Tariferhöhung für Caritas-Ärzte nimmt erste Hürde

Nun müssen die sechs Regionalkommissionen handeln

Fulda. Die Arbeitsrechtliche Kommission des Deutschen Caritasverbandes hat gestern auf Bundesebene für die Ärztinnen und Ärzte die Tabellenwerte rückwirkend zum 1. Januar 2013 um 2,6 Prozent erhöht. Zum 1. Januar 2014 steigen die Gehälter in der Caritas nochmals um weitere zwei Prozent. Diese zweistufige Erhöhung entspricht im Wesentlichen den jüngsten Entgelterhöhungen des Tarifabschlusses zwischen der Vereinigung der kommunalen Arbeitgeberverbände (VKA) und dem Marburger Bund (MB). Diese Tariferhöhungen müssen jetzt die sechs Caritas-Regionalkommissionen endgültig festlegen. Die RK NRW tagt am 18. Juli, die RK Mitte schon am 17./19 Juni.
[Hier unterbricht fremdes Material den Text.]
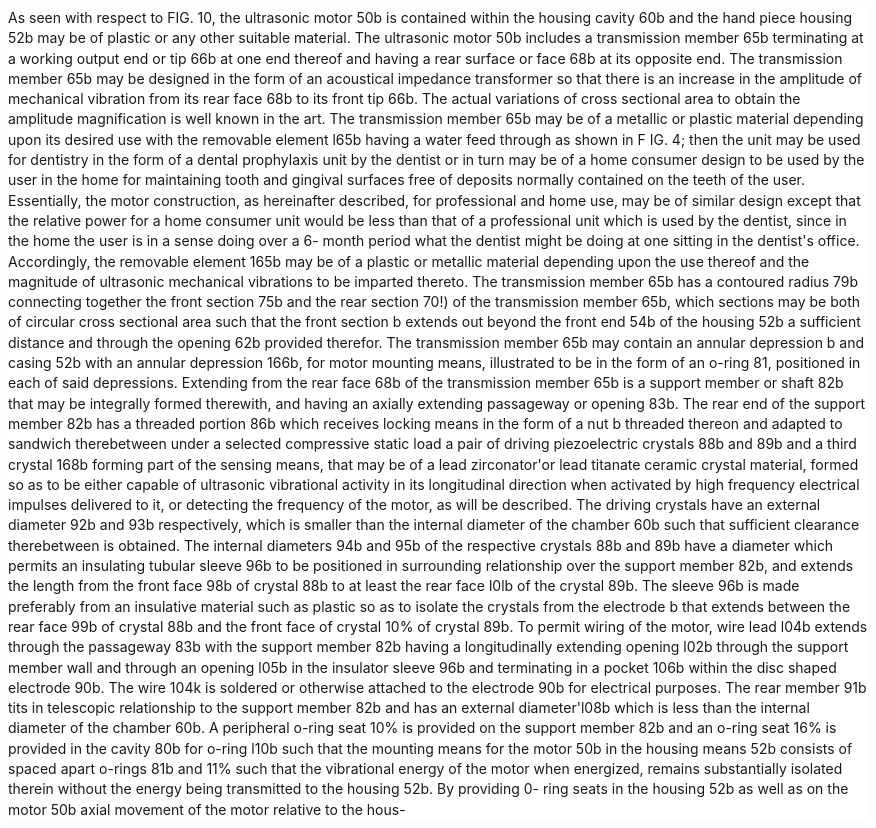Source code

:  As seen with respect to FIG. 10, the ultrasonic motor 50b is contained within the housing cavity 60b and the hand piece housing 52b may be of plastic or any other suitable material. The ultrasonic motor 50b includes a transmission member 65b terminating at a working output end or tip 66b at one end thereof and having a rear surface or face 68b at its opposite end. The transmission member 65b may be designed in the form of an acoustical impedance transformer so that there is an increase in the amplitude of mechanical vibration from its rear face 68b to its front tip 66b. The actual variations of cross sectional area to obtain the amplitude magnification is well known in the art. The transmission member 65b may be of a metallic or plastic material depending upon its desired use with the removable element l65b having a water feed through as shown in F IG. 4; then the unit may be used for dentistry in the form of a dental prophylaxis unit by the dentist or in turn may be of a home consumer design to be used by the user in the home for maintaining tooth and gingival surfaces free of deposits normally contained on the teeth of the user. Essentially, the motor construction, as hereinafter described, for professional and home use, may be of similar design except that the relative power for a home consumer unit would be less than that of a professional unit which is used by the dentist, since in the home the user is in a sense doing over a 6- month period what the dentist might be doing at one sitting in the dentist's office. Accordingly, the removable element 165b may be of a plastic or metallic material depending upon the use thereof and the magnitude of ultrasonic mechanical vibrations to be imparted thereto. 
 The transmission member 65b has a contoured radius 79b connecting together the front section 75b and the rear section 70!) of the transmission member 65b, which sections may be both of circular cross sectional area such that the front section b extends out beyond the front end 54b of the housing 52b a sufficient distance and through the opening 62b provided therefor. 
 The transmission member 65b may contain an annular depression b and casing 52b with an annular depression 166b, for motor mounting means, illustrated to be in the form of an o-ring 81, positioned in each of said depressions. Extending from the rear face 68b of the transmission member 65b is a support member or shaft 82b that may be integrally formed therewith, and having an axially extending passageway or opening 83b. The rear end of the support member 82b has a threaded portion 86b which receives locking means in the form of a nut b threaded thereon and adapted to sandwich therebetween under a selected compressive static load a pair of driving piezoelectric crystals 88b and 89b and a third crystal 168b forming part of the sensing means, that may be of a lead zirconator'or lead titanate ceramic crystal material, formed so as to be either capable of ultrasonic vibrational activity in its longitudinal direction when activated by high frequency electrical impulses delivered to it, or detecting the frequency of the motor, as will be described. The driving crystals have an external diameter 92b and 93b respectively, which is smaller than the internal diameter of the chamber 60b such that sufficient clearance therebetween is obtained. The internal diameters 94b and 95b of the respective crystals 88b and 89b have a diameter which permits an insulating tubular sleeve 96b to be positioned in surrounding relationship over the support member 82b, and extends the length from the front face 98b of crystal 88b to at least the rear face l0lb of the crystal 89b. The sleeve 96b is made preferably from an insulative material such as plastic so as to isolate the crystals from the electrode b that extends between the rear face 99b of crystal 88b and the front face of crystal 10% of crystal 89b. 
 To permit wiring of the motor, wire lead l04b extends through the passageway 83b with the support member 82b having a longitudinally extending opening l02b through the support member wall and through an opening l05b in the insulator sleeve 96b and terminating in a pocket 106b within the disc shaped electrode 90b. The wire 104k is soldered or otherwise attached to the electrode 90b for electrical purposes. The rear member 91b tits in telescopic relationship to the support member 82b and has an external diameter'l08b which is less than the internal diameter of the chamber 60b. 
 A peripheral o-ring seat 10% is provided on the support member 82b and an o-ring seat 16% is provided in the cavity 80b for o-ring l10b such that the mounting means for the motor 50b in the housing means 52b consists of spaced apart o-rings 81b and 11% such that the vibrational energy of the motor when energized, remains substantially isolated therein without the energy being transmitted to the housing 52b. By providing 0- ring seats in the housing 52b as well as on the motor 50b axial movement of the motor relative to the hous-
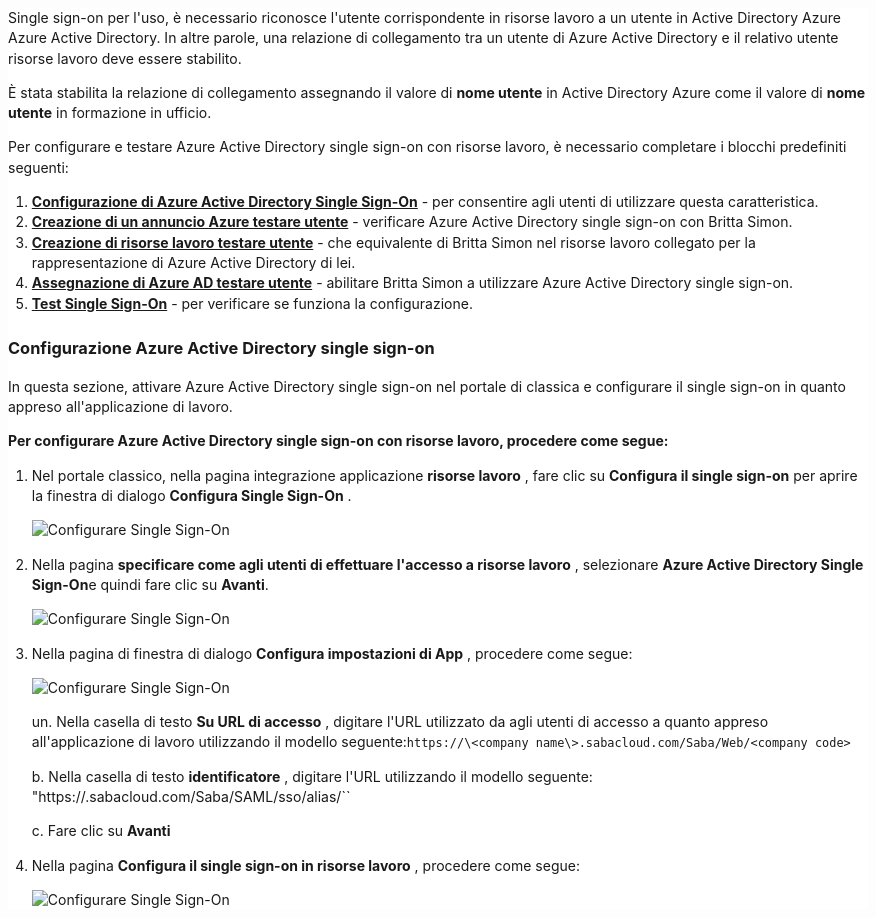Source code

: Single sign-on per l'uso, è necessario riconosce l'utente corrispondente in risorse lavoro a un utente in Active Directory Azure Azure Active Directory. In altre parole, una relazione di collegamento tra un utente di Azure Active Directory e il relativo utente risorse lavoro deve essere stabilito.

È stata stabilita la relazione di collegamento assegnando il valore di **nome utente** in Active Directory Azure come il valore di **nome utente** in formazione in ufficio.

Per configurare e testare Azure Active Directory single sign-on con risorse lavoro, è necessario completare i blocchi predefiniti seguenti:

1. **[Configurazione di Azure Active Directory Single Sign-On](#configuring-azure-ad-single-sign-on)** - per consentire agli utenti di utilizzare questa caratteristica.
2. **[Creazione di un annuncio Azure testare utente](#creating-an-azure-ad-test-user)** - verificare Azure Active Directory single sign-on con Britta Simon.
3. **[Creazione di risorse lavoro testare utente](#creating-a-predictix-price-reporting-test-user)** - che equivalente di Britta Simon nel risorse lavoro collegato per la rappresentazione di Azure Active Directory di lei.
4. **[Assegnazione di Azure AD testare utente](#assigning-the-azure-ad-test-user)** - abilitare Britta Simon a utilizzare Azure Active Directory single sign-on.
5. **[Test Single Sign-On](#testing-single-sign-on)** - per verificare se funziona la configurazione.

### <a name="configuring-azure-ad-single-sign-on"></a>Configurazione Azure Active Directory single sign-on

In questa sezione, attivare Azure Active Directory single sign-on nel portale di classica e configurare il single sign-on in quanto appreso all'applicazione di lavoro.


**Per configurare Azure Active Directory single sign-on con risorse lavoro, procedere come segue:**

1. Nel portale classico, nella pagina integrazione applicazione **risorse lavoro** , fare clic su **Configura il single sign-on** per aprire la finestra di dialogo **Configura Single Sign-On** .
     
    ![Configurare Single Sign-On][6] 

2. Nella pagina **specificare come agli utenti di effettuare l'accesso a risorse lavoro** , selezionare **Azure Active Directory Single Sign-On**e quindi fare clic su **Avanti**.

    ![Configurare Single Sign-On](./media/active-directory-saas-learning-at-work-tutorial/tutorial_learningatwork_03.png) 

3. Nella pagina di finestra di dialogo **Configura impostazioni di App** , procedere come segue:

    ![Configurare Single Sign-On](./media/active-directory-saas-learning-at-work-tutorial/tutorial_learningatwork_04.png) 

    un. Nella casella di testo **Su URL di accesso** , digitare l'URL utilizzato da agli utenti di accesso a quanto appreso all'applicazione di lavoro utilizzando il modello seguente:`https://\<company name\>.sabacloud.com/Saba/Web/<company code>`
    
    b. Nella casella di testo **identificatore** , digitare l'URL utilizzando il modello seguente: "https://<company name>.sabacloud.com/Saba/SAML/sso/alias/<company name>``

    c. Fare clic su **Avanti**
 
4. Nella pagina **Configura il single sign-on in risorse lavoro** , procedere come segue:

    ![Configurare Single Sign-On](./media/active-directory-saas-learning-at-work-tutorial/tutorial_learningatwork_05.png)


[1]: ./media/active-directory-saas-learning-at-work-tutorial/tutorial_general_01.png
[2]: ./media/active-directory-saas-learning-at-work-tutorial/tutorial_general_02.png
[3]: ./media/active-directory-saas-learning-at-work-tutorial/tutorial_general_03.png
[4]: ./media/active-directory-saas-learning-at-work-tutorial/tutorial_general_04.png
[6]: ./media/active-directory-saas-learning-at-work-tutorial/tutorial_general_05.png
[10]: ./media/active-directory-saas-learning-at-work-tutorial/tutorial_general_06.png
[11]: ./media/active-directory-saas-learning-at-work-tutorial/tutorial_general_07.png
[20]: ./media/active-directory-saas-learning-at-work-tutorial/tutorial_general_100.png
[200]: ./media/active-directory-saas-learning-at-work-tutorial/tutorial_general_200.png
[201]: ./media/active-directory-saas-learning-at-work-tutorial/tutorial_general_201.png
[203]: ./media/active-directory-saas-learning-at-work-tutorial/tutorial_general_203.png
[204]: ./media/active-directory-saas-learning-at-work-tutorial/tutorial_general_204.png
[205]: ./media/active-directory-saas-learning-at-work-tutorial/tutorial_general_205.png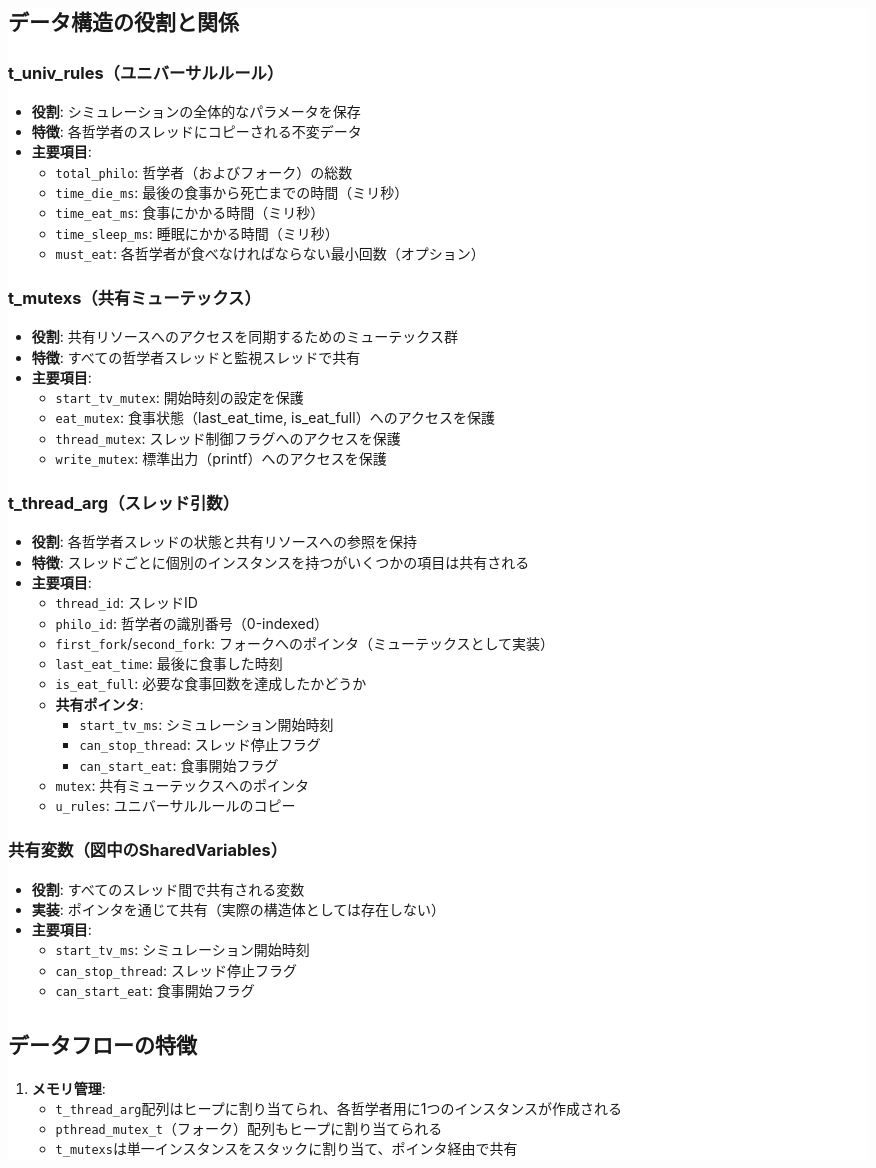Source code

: ## データ構造の役割と関係

### t_univ_rules（ユニバーサルルール）
- **役割**: シミュレーションの全体的なパラメータを保存
- **特徴**: 各哲学者のスレッドにコピーされる不変データ
- **主要項目**:
  - `total_philo`: 哲学者（およびフォーク）の総数
  - `time_die_ms`: 最後の食事から死亡までの時間（ミリ秒）
  - `time_eat_ms`: 食事にかかる時間（ミリ秒）
  - `time_sleep_ms`: 睡眠にかかる時間（ミリ秒）
  - `must_eat`: 各哲学者が食べなければならない最小回数（オプション）

### t_mutexs（共有ミューテックス）
- **役割**: 共有リソースへのアクセスを同期するためのミューテックス群
- **特徴**: すべての哲学者スレッドと監視スレッドで共有
- **主要項目**:
  - `start_tv_mutex`: 開始時刻の設定を保護
  - `eat_mutex`: 食事状態（last_eat_time, is_eat_full）へのアクセスを保護
  - `thread_mutex`: スレッド制御フラグへのアクセスを保護
  - `write_mutex`: 標準出力（printf）へのアクセスを保護

### t_thread_arg（スレッド引数）
- **役割**: 各哲学者スレッドの状態と共有リソースへの参照を保持
- **特徴**: スレッドごとに個別のインスタンスを持つがいくつかの項目は共有される
- **主要項目**:
  - `thread_id`: スレッドID
  - `philo_id`: 哲学者の識別番号（0-indexed）
  - `first_fork`/`second_fork`: フォークへのポインタ（ミューテックスとして実装）
  - `last_eat_time`: 最後に食事した時刻
  - `is_eat_full`: 必要な食事回数を達成したかどうか
  - **共有ポインタ**:
    - `start_tv_ms`: シミュレーション開始時刻
    - `can_stop_thread`: スレッド停止フラグ
    - `can_start_eat`: 食事開始フラグ
  - `mutex`: 共有ミューテックスへのポインタ
  - `u_rules`: ユニバーサルルールのコピー

### 共有変数（図中のSharedVariables）
- **役割**: すべてのスレッド間で共有される変数
- **実装**: ポインタを通じて共有（実際の構造体としては存在しない）
- **主要項目**:
  - `start_tv_ms`: シミュレーション開始時刻
  - `can_stop_thread`: スレッド停止フラグ
  - `can_start_eat`: 食事開始フラグ

## データフローの特徴

1. **メモリ管理**:
   - `t_thread_arg`配列はヒープに割り当てられ、各哲学者用に1つのインスタンスが作成される
   - `pthread_mutex_t`（フォーク）配列もヒープに割り当てられる
   - `t_mutexs`は単一インスタンスをスタックに割り当て、ポインタ経由で共有
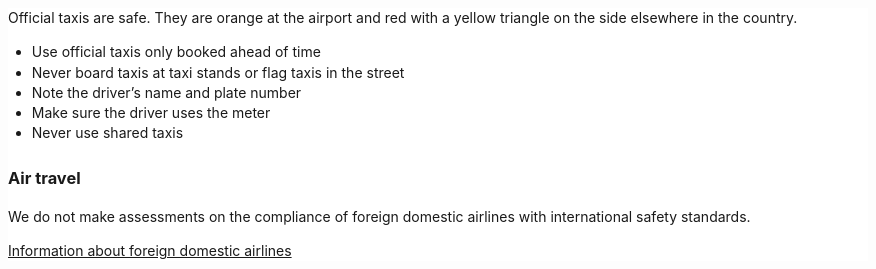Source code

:Official taxis are safe. They are orange at the airport and red with a yellow triangle on the side elsewhere in the country.

* Use official taxis only booked ahead of time
* Never board taxis at taxi stands or flag taxis in the street
* Note the driver’s name and plate number
* Make sure the driver uses the meter
* Never use shared taxis

### Air travel

We do not make assessments on the compliance of foreign domestic airlines with international safety standards.

[Information about foreign domestic airlines](https://travel.gc.ca/air/in-flight-safety#other)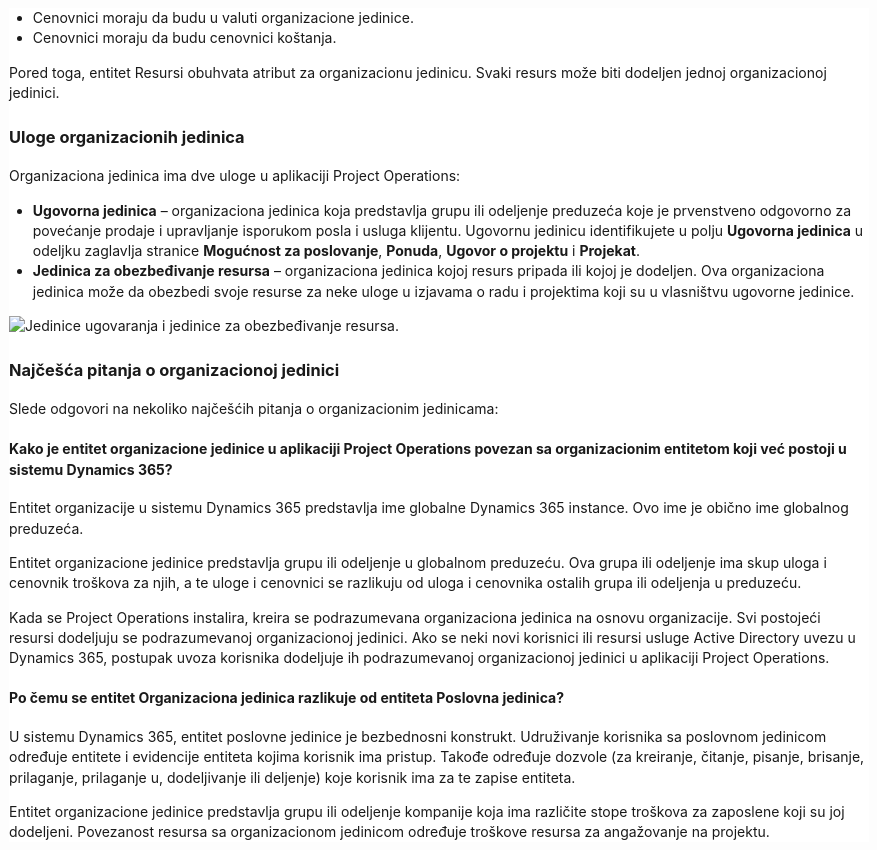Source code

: - Cenovnici moraju da budu u valuti organizacione jedinice.
- Cenovnici moraju da budu cenovnici koštanja.

Pored toga, entitet Resursi obuhvata atribut za organizacionu jedinicu. Svaki resurs može biti dodeljen jednoj organizacionoj jedinici.

### <a name="roles-of-organizational-units"></a>Uloge organizacionih jedinica

Organizaciona jedinica ima dve uloge u aplikaciji Project Operations:

- **Ugovorna jedinica** – organizaciona jedinica koja predstavlja grupu ili odeljenje preduzeća koje je prvenstveno odgovorno za povećanje prodaje i upravljanje isporukom posla i usluga klijentu. Ugovornu jedinicu identifikujete u polju **Ugovorna jedinica** u odeljku zaglavlja stranice **Mogućnost za poslovanje**, **Ponuda**, **Ugovor o projektu** i **Projekat**.
- **Jedinica za obezbeđivanje resursa** – organizaciona jedinica kojoj resurs pripada ili kojoj je dodeljen. Ova organizaciona jedinica može da obezbedi svoje resurse za neke uloge u izjavama o radu i projektima koji su u vlasništvu ugovorne jedinice.

![Jedinice ugovaranja i jedinice za obezbeđivanje resursa.](media/OrgUnits.png)

### <a name="organizational-unit-faq"></a>Najčešća pitanja o organizacionoj jedinici

Slede odgovori na nekoliko najčešćih pitanja o organizacionim jedinicama:

#### <a name="how-is-the-organizational-unit-entity-in-project-operations-related-to-the-organization-entity-that-already-exists-in-dynamics-365"></a>Kako je entitet organizacione jedinice u aplikaciji Project Operations povezan sa organizacionim entitetom koji već postoji u sistemu Dynamics 365?

Entitet organizacije u sistemu Dynamics 365 predstavlja ime globalne Dynamics 365 instance. Ovo ime je obično ime globalnog preduzeća.

Entitet organizacione jedinice predstavlja grupu ili odeljenje u globalnom preduzeću. Ova grupa ili odeljenje ima skup uloga i cenovnik troškova za njih, a te uloge i cenovnici se razlikuju od uloga i cenovnika ostalih grupa ili odeljenja u preduzeću.

Kada se Project Operations instalira, kreira se podrazumevana organizaciona jedinica na osnovu organizacije. Svi postojeći resursi dodeljuju se podrazumevanoj organizacionoj jedinici. Ako se neki novi korisnici ili resursi usluge Active Directory uvezu u Dynamics 365, postupak uvoza korisnika dodeljuje ih podrazumevanoj organizacionoj jedinici u aplikaciji Project Operations.

#### <a name="how-does-the-organizational-unit-entity-differ-from-the-business-unit-entity"></a>Po čemu se entitet Organizaciona jedinica razlikuje od entiteta Poslovna jedinica?

U sistemu Dynamics 365, entitet poslovne jedinice je bezbednosni konstrukt. Udruživanje korisnika sa poslovnom jedinicom određuje entitete i evidencije entiteta kojima korisnik ima pristup. Takođe određuje dozvole (za kreiranje, čitanje, pisanje, brisanje, prilaganje, prilaganje u, dodeljivanje ili deljenje) koje korisnik ima za te zapise entiteta.

Entitet organizacione jedinice predstavlja grupu ili odeljenje kompanije koja ima različite stope troškova za zaposlene koji su joj dodeljeni. Povezanost resursa sa organizacionom jedinicom određuje troškove resursa za angažovanje na projektu.
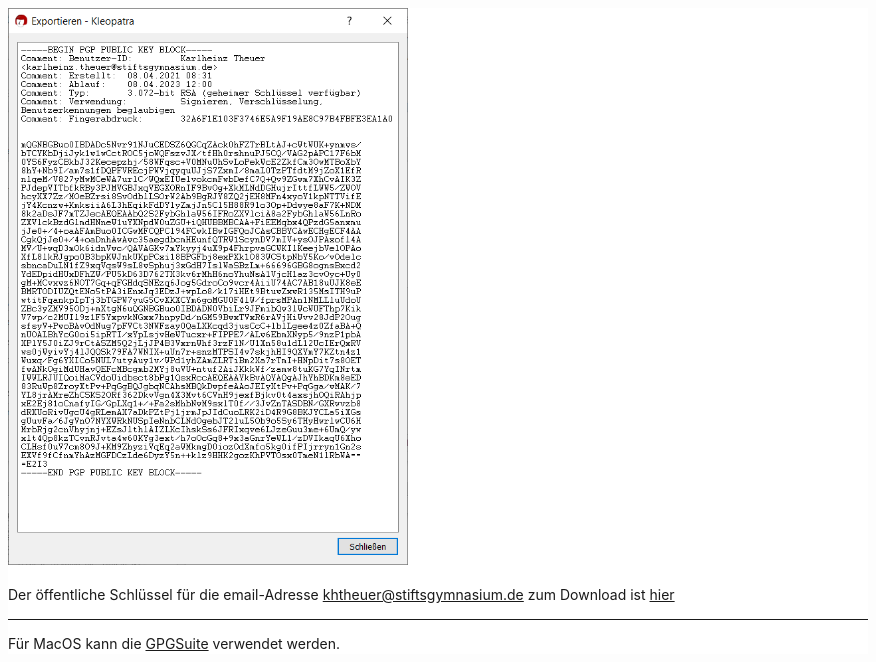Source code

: <img src='bild19.png' width="400">


Der öffentliche Schlüssel für die email-Adresse khtheuer@stiftsgymnasium.de zum Download ist 
[hier](./Karlheinz-Theuer-0xFE3EA1A0-public.asc)

-----

Für MacOS kann die [GPGSuite](https://gpgtools.org/) verwendet werden.





 
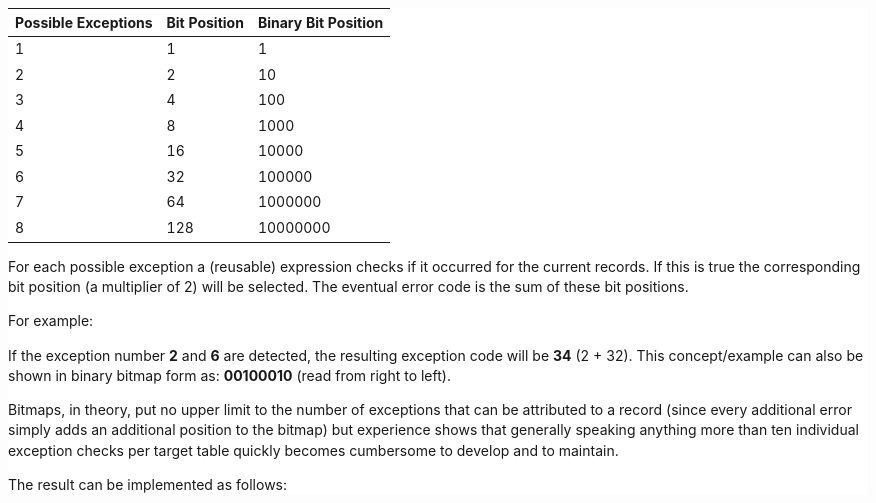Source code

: 























| **Possible    Exceptions** | **Bit    Position** | **Binary    Bit Position** |
| -------------------------- | ------------------- | -------------------------- |
| 1                          | 1                   | 1                          |
| 2                          | 2                   | 10                         |
| 3                          | 4                   | 100                        |
| 4                          | 8                   | 1000                       |
| 5                          | 16                  | 10000                      |
| 6                          | 32                  | 100000                     |
| 7                          | 64                  | 1000000                    |
| 8                          | 128                 | 10000000                   |

 

For each possible exception a (reusable) expression checks if it occurred for the current records. If this is true the corresponding bit position (a multiplier of 2) will be selected. The eventual error code is the sum of these bit positions.

 

For example: 

 



   If the exception number **2** and **6** are detected, the resulting exception code will be **34** (2 + 32). This concept/example can   also be shown in binary bitmap form as: **00100010**   (read from right to left).   

 

Bitmaps, in theory, put no upper limit to the number of exceptions that can be attributed to a record (since every additional error simply adds an additional position to the bitmap) but experience shows that generally speaking anything more than ten individual exception checks per target table quickly becomes cumbersome to develop and to maintain. 

 

The result can be implemented as follows:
Die Neuregelungen des MB-Tarifs zur Arbeitszeit und zum Bereitschaftsdienst gelten für die Caritas-Ärzte ab 1. Oktober 2013. Beim Bereitschaftsdienst wurden die MB-Regelungen aber hinsichtlich der zeitlichen Komponenten nur unvollständig nachgezogen. Der Urlaub regelt sich ebenfalls - ungünstig abweichend zum MB-Abschluss - weiterhin wie bei allen anderen Caritas-Mitarbeitern.

Nach den Beschlüssen der einzelnen Regionalkommissionen bedarf es stets auch noch der formellen Inkraftsetzung der Ortsbischöfe. Wir werden weiter berichten.